(EXCERPT):
-- Start --

[This summary does not form part of the decision.]
The introduction to a Neighbours at War story showed brief footage of a man, GR, on a street outside a bar. The Authority did not uphold a complaint from GR’s son that the broadcast breached GR’s privacy. The footage was very brief, was taken in a public place and would not be highly offensive to an objective reasonable person.
Not Upheld: Privacy
 The introduction to a Neighbours at War story showed brief footage of a man (GR) on a street outside a bar. The man lifted up his t-shirt and appeared to be showing off for the camera.
 NR, GR’s son, complained that the broadcast breached his father’s privacy, in particular because the filming had taken place a number of years before.
 The issue is whether the broadcast breached the privacy standard as set out in the Free-to-Air Television Code of Broadcasting Practice.
 The programme was broadcast on TV2 on 20 August 2015. The members of the Authority have viewed a recording of the broadcast complained about and have read the correspondence listed in the Appendix.
 The privacy standard (Standard 3) states that broadcasters should maintain standards consistent with the privacy of the individual. The standard exists to protect individuals from undesired access to, and disclosure of, information about themselves and their affairs. This is in order to maintain their dignity, choice, mental wellbeing and reputation, and their ability to develop relationships and opinions away from the glare of publicity.
 When we consider a privacy complaint, we first determine whether the person whose privacy has allegedly been interfered with was identifiable in the broadcast. While the footage of GR was brief – approximately five seconds – we are satisfied that it was sufficient to visibly identify him. His face and body were shown in a full-length shot and the small town in which GR lived was also named.
 Privacy principle 1 of the Authority’s Privacy Principles has the widest application to alleged breaches of privacy. It provides that it is inconsistent with an individual’s privacy to allow the public disclosure of private facts, where the disclosure is highly offensive to an objective, reasonable person.

-- End --

(RECORD SET):
-- Start --

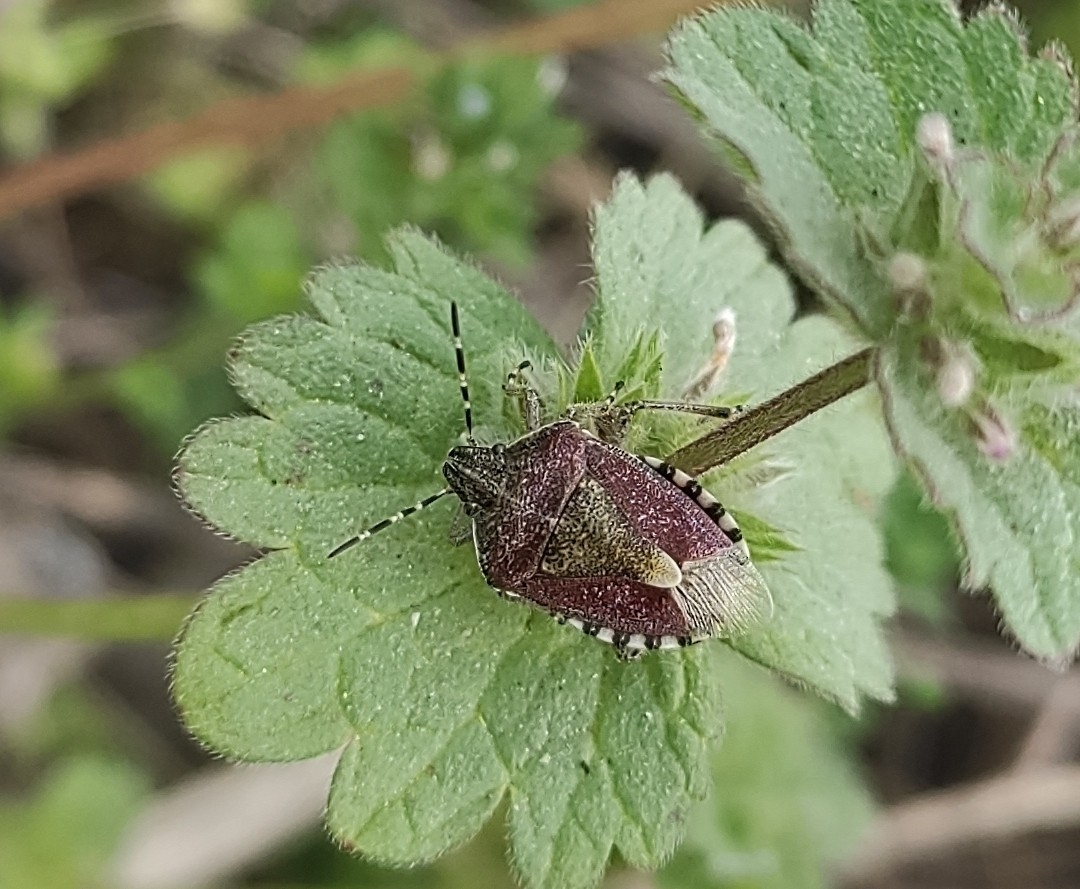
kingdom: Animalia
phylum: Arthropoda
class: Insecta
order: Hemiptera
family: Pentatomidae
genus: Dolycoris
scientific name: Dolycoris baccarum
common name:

-- End --

(DIRECTION): Continue the broadcasting decision on the Neighbours at War privacy complaint, starting after its final sentence.

(WRITTEN RESPONSE):
 NR said that broadcasting the footage of his father several years after it had been obtained had caused hurt and embarrassment to his father and their family, as they would have preferred it to remain private.
 TVNZ noted that the story in question did not relate to GR, and apart from the brief footage in the introduction, he was not featured or otherwise discussed during the episode. It stated that GR was filmed in a public place, was aware he was being filmed and did not request the camera crew to stop filming or request that the footage not be used. TVNZ argued the footage did not disclose any private facts about GR nor contain any nasty or pejorative comment about him. It argued that GR’s act of lifting up his t-shirt ‘seems to be playful and intended to be amusing’. TVNZ maintained the disclosure of the footage would not be highly offensive to an objective reasonable person.
 A person will not usually have a reasonable expectation of privacy in a public place. The footage shown of GR was taken while he was on a public street in the centre of his small town. We accept the broadcaster’s explanation that GR was aware he was being filmed as he did appear to be reacting to the presence of the camera and did not object to the filming.
 We understand that the complainant’s main concern was the length of time between the footage being obtained and the broadcast in August 2015. We have held in a number of previous cases that the practice of re-broadcasting footage or of using older footage in repeat broadcasts may in some circumstances raise an issue in terms of participants’ right to privacy and fair treatment, depending on the level of sensitivity and the nature of the information or footage disclosed.1
 In this instance, however, GR was not named, referred to verbally or otherwise discussed in relation to the Neighbours at War story which followed. Viewers were not given any information about GR apart from the brief footage of him, his location outside a bar and the name of the town. He was not visibly intoxicated. Overall the content was relatively innocuous and we do not think the average viewer would have drawn any conclusions about GR from the footage. The footage was merely part of setting the scene for the upcoming story and giving context to the location and community where a dispute between two neighbours had occurred.
 In these circumstances, we do not think that the programme disclosed any private facts about GR or that the broadcast of the footage would be highly offensive to an objective reasonable person. Accordingly we decline to uphold the complaint that the broadcast breached GR’s privacy.
 In his complaint NR also nominated privacy principles 4 and 8. Privacy principle 4 concerns the disclosure of an individual’s name, phone number or address for the purposes of encouraging harassment.2 For the reasons we have outlined, we do not think that the broadcast of the footage of GR disclosed any details about him in a manner that encouraged people to harass him. Privacy principle 8 provides a defence to a breach of privacy where the matter disclosed is in the public interest. As we have not found any breach of privacy in this instance we do not need to go on to consider whether this defence was available to the broadcaster.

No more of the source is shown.